> [Problem to solve] When you copy the entries, match them exactly and omit the pictures.
-.-.-
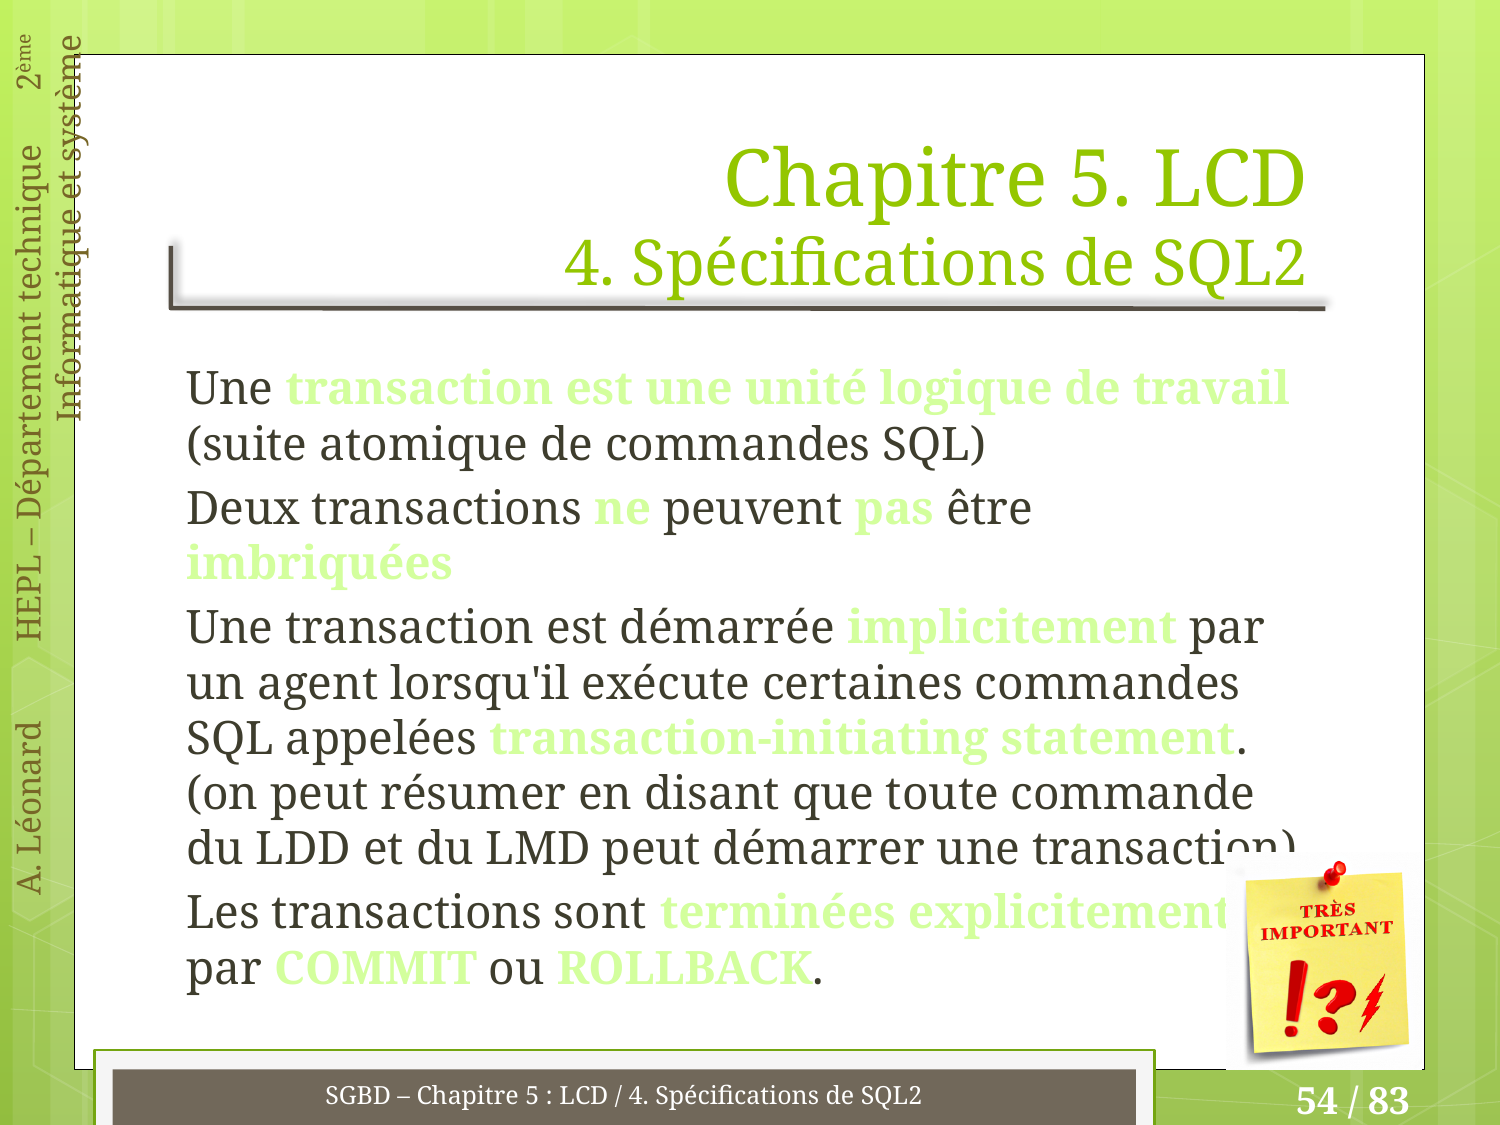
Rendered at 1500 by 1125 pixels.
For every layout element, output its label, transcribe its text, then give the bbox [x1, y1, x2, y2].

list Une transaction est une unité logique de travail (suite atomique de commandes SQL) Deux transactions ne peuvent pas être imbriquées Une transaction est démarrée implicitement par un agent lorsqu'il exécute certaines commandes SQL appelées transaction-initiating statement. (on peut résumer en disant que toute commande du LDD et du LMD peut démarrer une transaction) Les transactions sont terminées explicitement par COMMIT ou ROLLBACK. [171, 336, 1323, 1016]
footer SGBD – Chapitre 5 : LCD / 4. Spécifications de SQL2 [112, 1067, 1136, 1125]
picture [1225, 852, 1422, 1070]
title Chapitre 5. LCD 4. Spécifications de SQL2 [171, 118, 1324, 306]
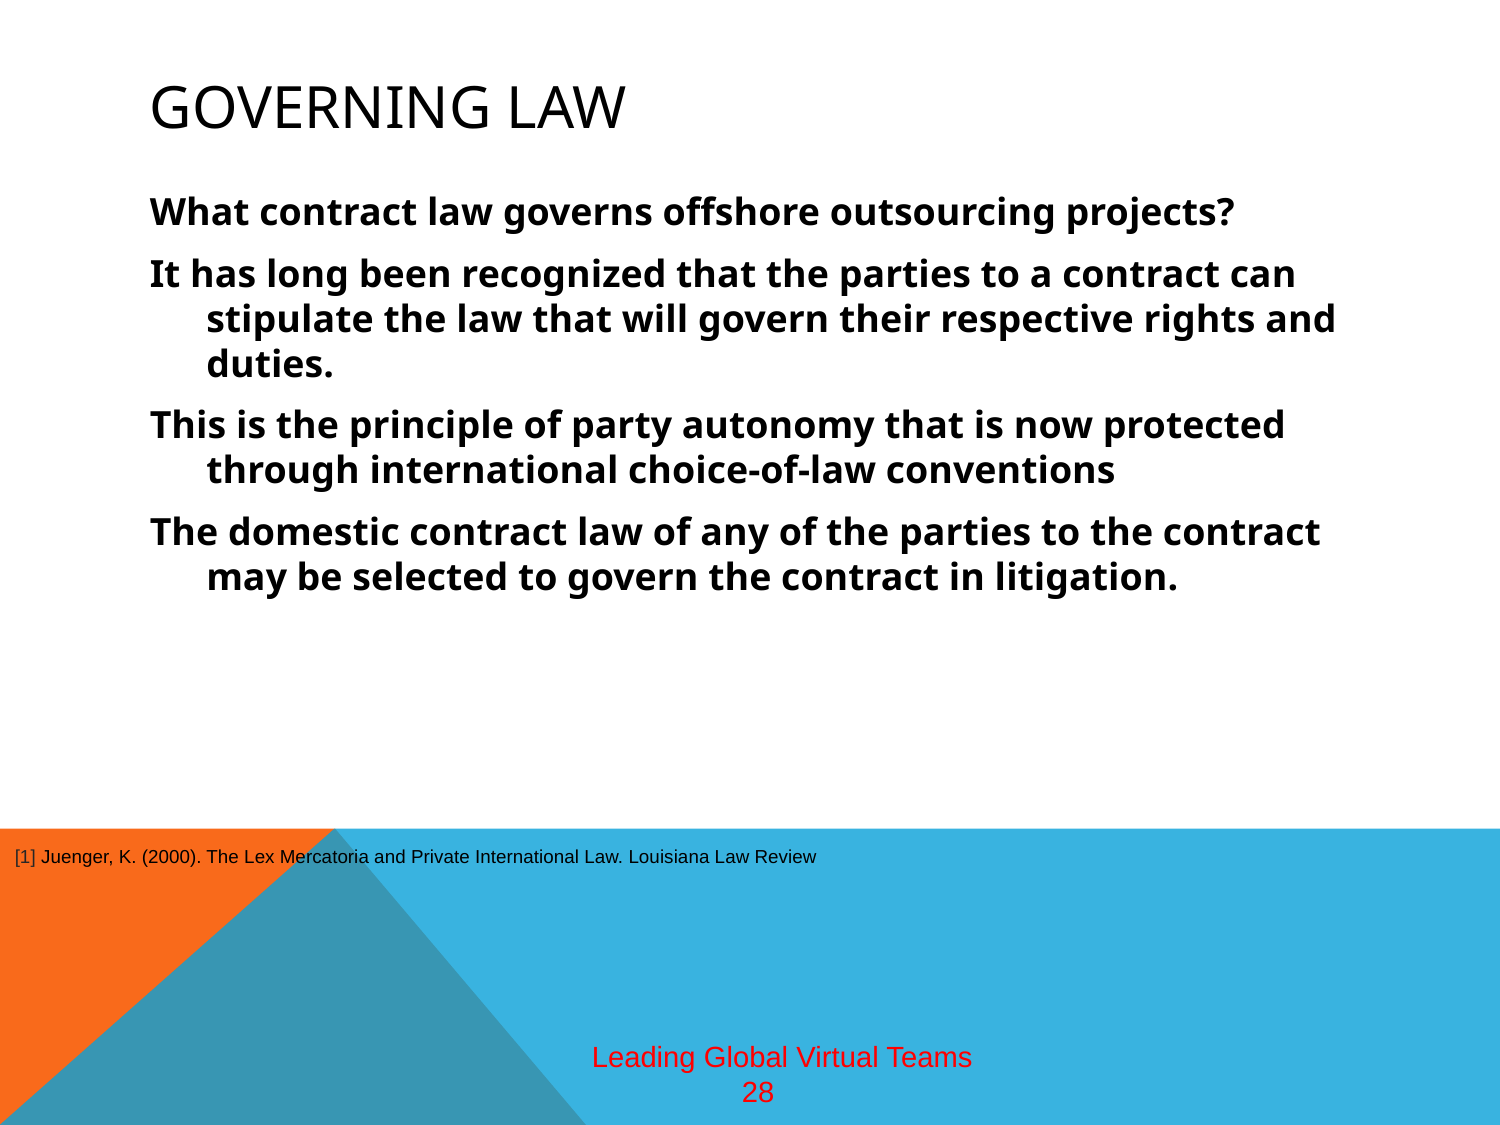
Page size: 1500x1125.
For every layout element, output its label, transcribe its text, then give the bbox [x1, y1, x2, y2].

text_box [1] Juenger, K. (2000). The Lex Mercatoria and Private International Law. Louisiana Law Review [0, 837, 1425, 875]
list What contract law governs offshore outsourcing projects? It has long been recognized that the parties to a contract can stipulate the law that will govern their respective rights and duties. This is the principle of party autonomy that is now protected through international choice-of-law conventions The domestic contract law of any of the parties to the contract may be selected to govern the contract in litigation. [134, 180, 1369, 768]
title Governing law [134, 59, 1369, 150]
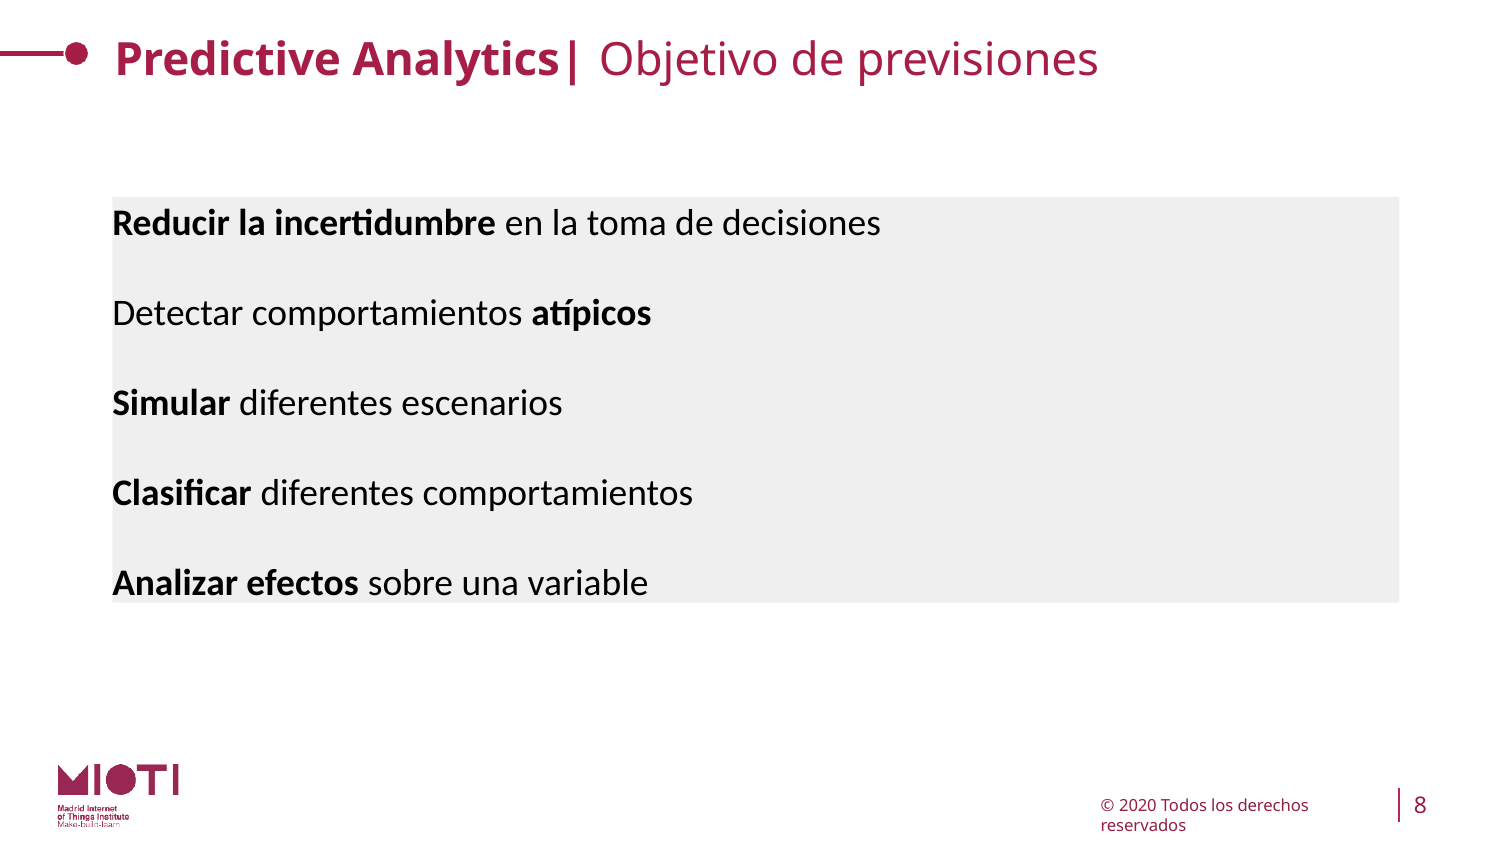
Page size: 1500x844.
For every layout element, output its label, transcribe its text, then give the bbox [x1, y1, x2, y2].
-.-.-
> [Your response]
Rendered at 1500 by 1125 pixels.
For every layout element, output its label, transcribe its text, then give the bbox [x1, y1, x2, y2].

list Une transaction est une unité logique de travail (suite atomique de commandes SQL) Deux transactions ne peuvent pas être imbriquées Une transaction est démarrée implicitement par un agent lorsqu'il exécute certaines commandes SQL appelées transaction-initiating statement. (on peut résumer en disant que toute commande du LDD et du LMD peut démarrer une transaction) Les transactions sont terminées explicitement par COMMIT ou ROLLBACK. [171, 336, 1323, 1016]
footer SGBD – Chapitre 5 : LCD / 4. Spécifications de SQL2 [112, 1067, 1136, 1125]
picture [1225, 852, 1422, 1070]
title Chapitre 5. LCD 4. Spécifications de SQL2 [171, 118, 1324, 306]
Page size: 1500x1125.
For every layout element, output its label, transcribe its text, then give the bbox [x1, y1, x2, y2].

text_box [1] Juenger, K. (2000). The Lex Mercatoria and Private International Law. Louisiana Law Review [0, 837, 1425, 875]
list What contract law governs offshore outsourcing projects? It has long been recognized that the parties to a contract can stipulate the law that will govern their respective rights and duties. This is the principle of party autonomy that is now protected through international choice-of-law conventions The domestic contract law of any of the parties to the contract may be selected to govern the contract in litigation. [134, 180, 1369, 768]
title Governing law [134, 59, 1369, 150]
Page size: 1500x844.
For every layout element, output its label, transcribe its text, then give the bbox [x1, y1, x2, y2].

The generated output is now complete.